- **Your objective**
Set down again exactly the lines of the listing below that fall between the line holding "left wrist: (1942, 514)" and the line holding "left eye: (480, 478)", inclusive.

- **Provided data**

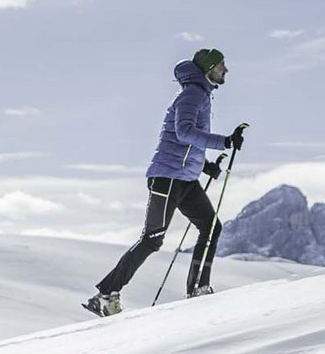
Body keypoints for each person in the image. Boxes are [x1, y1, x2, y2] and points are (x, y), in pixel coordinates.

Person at [84, 49, 247, 316]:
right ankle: (104, 296)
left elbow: (182, 142)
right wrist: (225, 142)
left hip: (185, 178)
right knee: (152, 239)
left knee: (211, 227)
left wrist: (207, 167)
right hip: (167, 179)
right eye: (221, 66)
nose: (226, 70)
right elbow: (184, 133)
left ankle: (198, 288)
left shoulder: (200, 95)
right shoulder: (192, 95)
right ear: (208, 69)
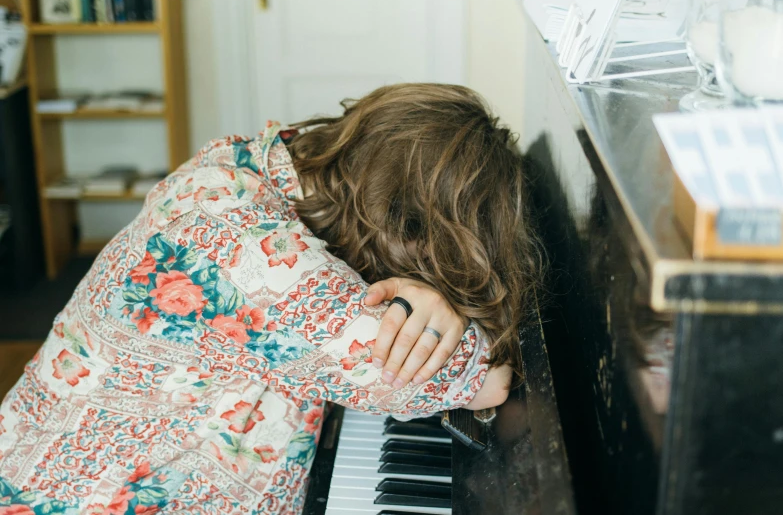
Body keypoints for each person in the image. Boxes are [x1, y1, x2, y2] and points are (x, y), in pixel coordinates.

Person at [0, 83, 542, 514]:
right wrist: (441, 308)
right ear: (411, 224)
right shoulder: (250, 253)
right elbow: (484, 381)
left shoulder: (264, 166)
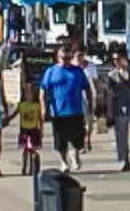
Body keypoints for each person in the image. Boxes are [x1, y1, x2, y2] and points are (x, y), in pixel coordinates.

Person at [40, 43, 93, 172]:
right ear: (58, 57)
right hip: (58, 112)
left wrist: (91, 105)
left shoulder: (77, 71)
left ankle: (75, 155)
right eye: (63, 58)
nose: (65, 61)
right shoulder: (51, 72)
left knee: (77, 140)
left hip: (76, 110)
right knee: (60, 140)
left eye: (67, 58)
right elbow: (43, 90)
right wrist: (43, 107)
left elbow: (87, 88)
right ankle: (63, 162)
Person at [106, 48, 130, 171]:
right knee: (121, 136)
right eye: (114, 59)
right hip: (119, 107)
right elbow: (110, 95)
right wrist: (109, 111)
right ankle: (124, 160)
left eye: (118, 59)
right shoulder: (112, 75)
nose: (116, 62)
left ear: (125, 58)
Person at [16, 81, 44, 175]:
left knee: (33, 150)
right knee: (25, 150)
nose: (29, 95)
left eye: (30, 93)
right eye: (27, 93)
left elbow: (40, 119)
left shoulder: (36, 106)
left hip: (34, 130)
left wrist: (41, 130)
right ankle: (24, 167)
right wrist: (7, 119)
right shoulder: (21, 105)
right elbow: (15, 113)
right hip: (24, 129)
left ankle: (33, 168)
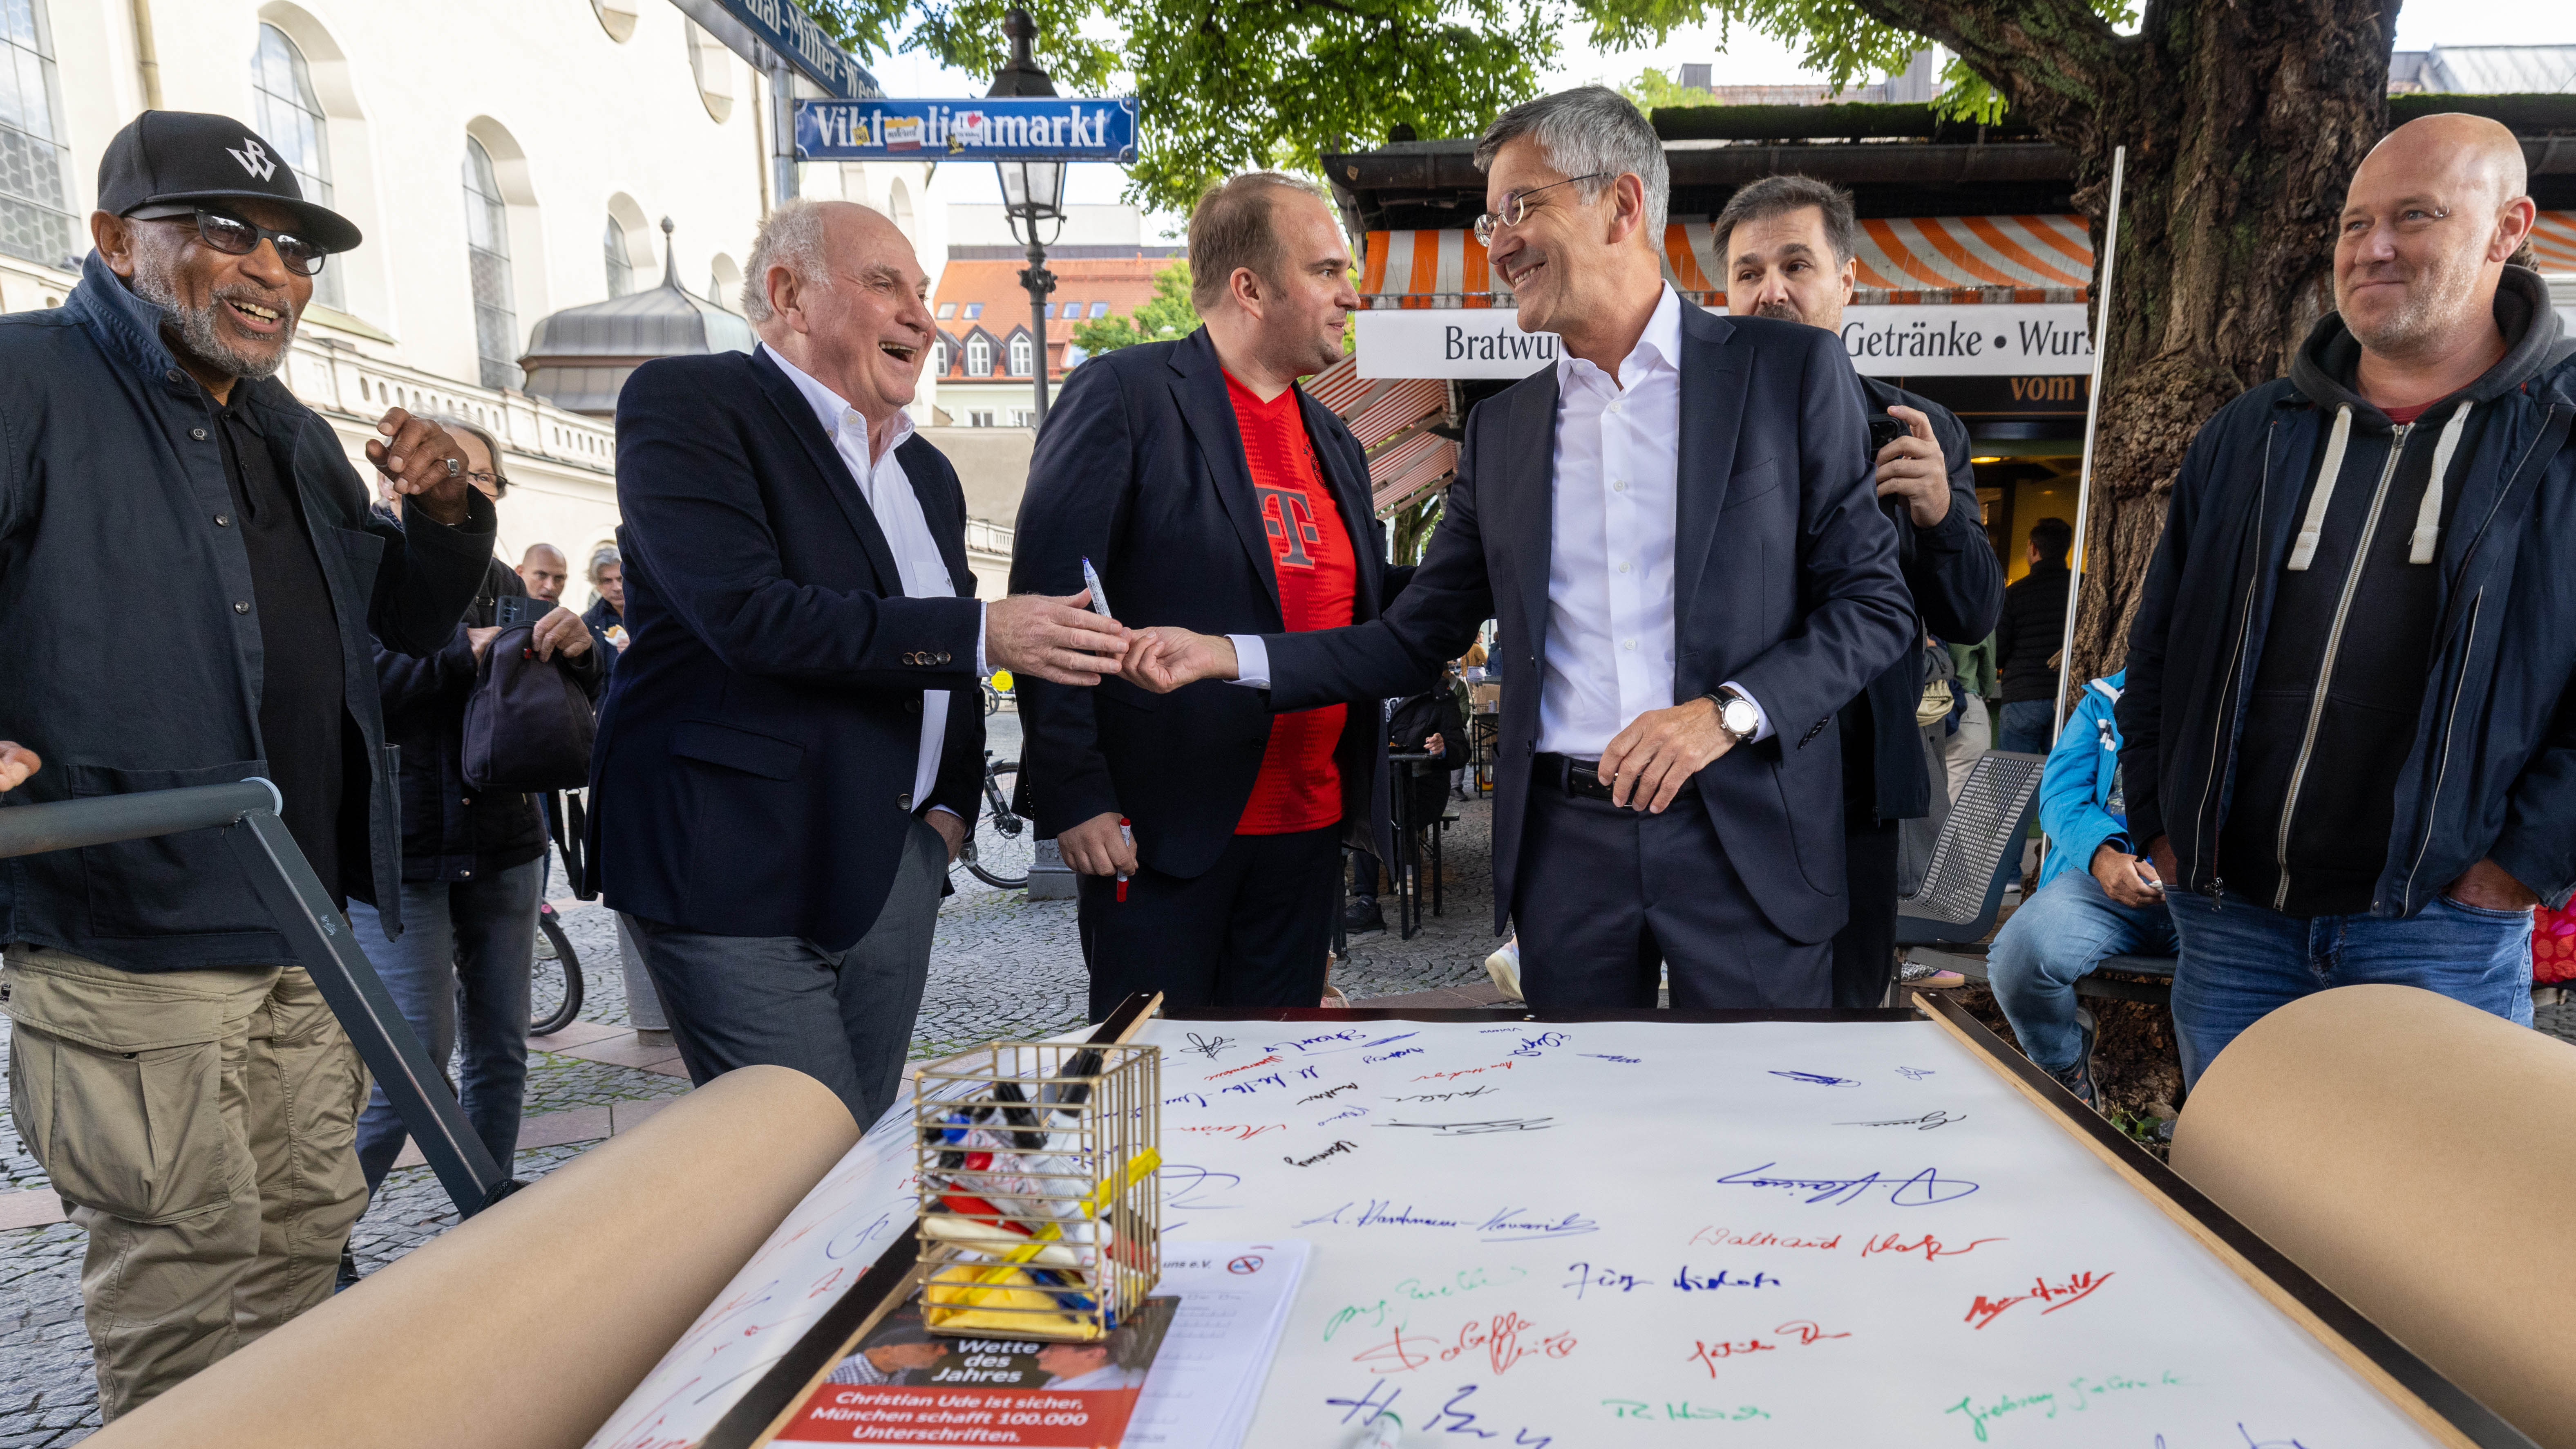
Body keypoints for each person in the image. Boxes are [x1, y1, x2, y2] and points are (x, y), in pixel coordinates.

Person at [1122, 87, 1912, 1011]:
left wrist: (1724, 713)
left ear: (1620, 204)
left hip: (1747, 829)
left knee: (1751, 1129)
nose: (1495, 244)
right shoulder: (1502, 428)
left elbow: (1872, 606)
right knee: (1574, 1130)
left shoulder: (1788, 373)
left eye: (1519, 207)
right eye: (1488, 217)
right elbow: (1410, 637)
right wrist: (1228, 656)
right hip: (1566, 853)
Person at [0, 110, 494, 1416]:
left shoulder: (289, 429)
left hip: (302, 926)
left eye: (292, 246)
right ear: (114, 240)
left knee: (297, 1255)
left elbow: (397, 619)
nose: (269, 267)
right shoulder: (28, 376)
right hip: (131, 939)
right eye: (224, 230)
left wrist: (444, 517)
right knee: (186, 1278)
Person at [590, 199, 1128, 1131]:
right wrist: (985, 631)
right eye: (885, 284)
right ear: (789, 296)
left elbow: (946, 663)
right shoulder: (691, 405)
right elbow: (748, 616)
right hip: (736, 869)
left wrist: (948, 816)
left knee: (865, 1138)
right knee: (799, 1164)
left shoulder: (928, 475)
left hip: (892, 868)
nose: (922, 315)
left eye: (923, 291)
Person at [2121, 112, 2574, 1086]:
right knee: (2234, 1212)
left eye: (2413, 216)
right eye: (2352, 223)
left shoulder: (2563, 439)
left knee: (2420, 1218)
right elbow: (2156, 646)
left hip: (2437, 930)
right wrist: (2163, 822)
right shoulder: (2247, 432)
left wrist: (2516, 868)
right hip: (2230, 923)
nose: (2371, 248)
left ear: (2508, 228)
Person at [1010, 172, 1395, 1018]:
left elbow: (1353, 608)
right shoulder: (1124, 396)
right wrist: (1076, 794)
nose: (1350, 293)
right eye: (1327, 270)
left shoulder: (1336, 438)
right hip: (1160, 836)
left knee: (1277, 1078)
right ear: (1249, 288)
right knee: (1160, 1088)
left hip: (1306, 832)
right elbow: (1049, 605)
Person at [1713, 174, 2005, 1009]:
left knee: (1847, 1019)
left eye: (1795, 264)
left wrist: (1942, 514)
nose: (1770, 290)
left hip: (1858, 786)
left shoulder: (1912, 427)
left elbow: (1972, 613)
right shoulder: (1688, 433)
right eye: (1747, 272)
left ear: (1845, 280)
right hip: (1728, 771)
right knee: (1721, 1020)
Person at [348, 420, 602, 1204]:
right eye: (442, 471)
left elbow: (569, 706)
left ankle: (486, 1200)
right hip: (401, 847)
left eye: (480, 478)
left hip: (503, 840)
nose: (461, 486)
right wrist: (464, 655)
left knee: (501, 1043)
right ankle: (320, 1235)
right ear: (396, 482)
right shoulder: (356, 569)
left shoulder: (506, 584)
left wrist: (584, 654)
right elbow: (354, 690)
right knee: (413, 1053)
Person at [1987, 671, 2175, 1106]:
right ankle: (2064, 1068)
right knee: (2019, 958)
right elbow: (2060, 793)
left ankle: (2221, 1117)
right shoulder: (2107, 698)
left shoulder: (2261, 687)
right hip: (2105, 881)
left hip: (2212, 894)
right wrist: (2102, 855)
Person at [1992, 517, 2072, 754]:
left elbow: (1998, 652)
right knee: (2062, 781)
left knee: (2014, 781)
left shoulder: (2014, 593)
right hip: (2069, 696)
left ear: (2034, 548)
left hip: (2022, 695)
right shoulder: (2083, 588)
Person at [1944, 631, 1999, 800]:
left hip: (1921, 707)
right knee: (1968, 809)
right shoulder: (1975, 607)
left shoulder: (1917, 605)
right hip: (1966, 702)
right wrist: (1986, 689)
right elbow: (1988, 668)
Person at [584, 544, 627, 667]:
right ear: (597, 584)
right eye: (607, 581)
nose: (617, 588)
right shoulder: (588, 623)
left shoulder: (652, 614)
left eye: (621, 579)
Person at [516, 541, 570, 605]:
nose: (551, 587)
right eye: (541, 575)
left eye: (559, 578)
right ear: (520, 572)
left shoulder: (565, 614)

- **Task solution**
left wrist: (1942, 514)
nose: (1770, 290)
left hip: (1858, 786)
left shoulder: (1912, 427)
left elbow: (1972, 613)
right shoulder: (1688, 433)
right eye: (1747, 272)
left ear: (1845, 280)
right hip: (1728, 771)
right knee: (1721, 1020)
Person at [348, 420, 602, 1204]:
right eye: (442, 471)
left elbow: (569, 706)
left ankle: (486, 1200)
right hip: (401, 847)
left eye: (480, 478)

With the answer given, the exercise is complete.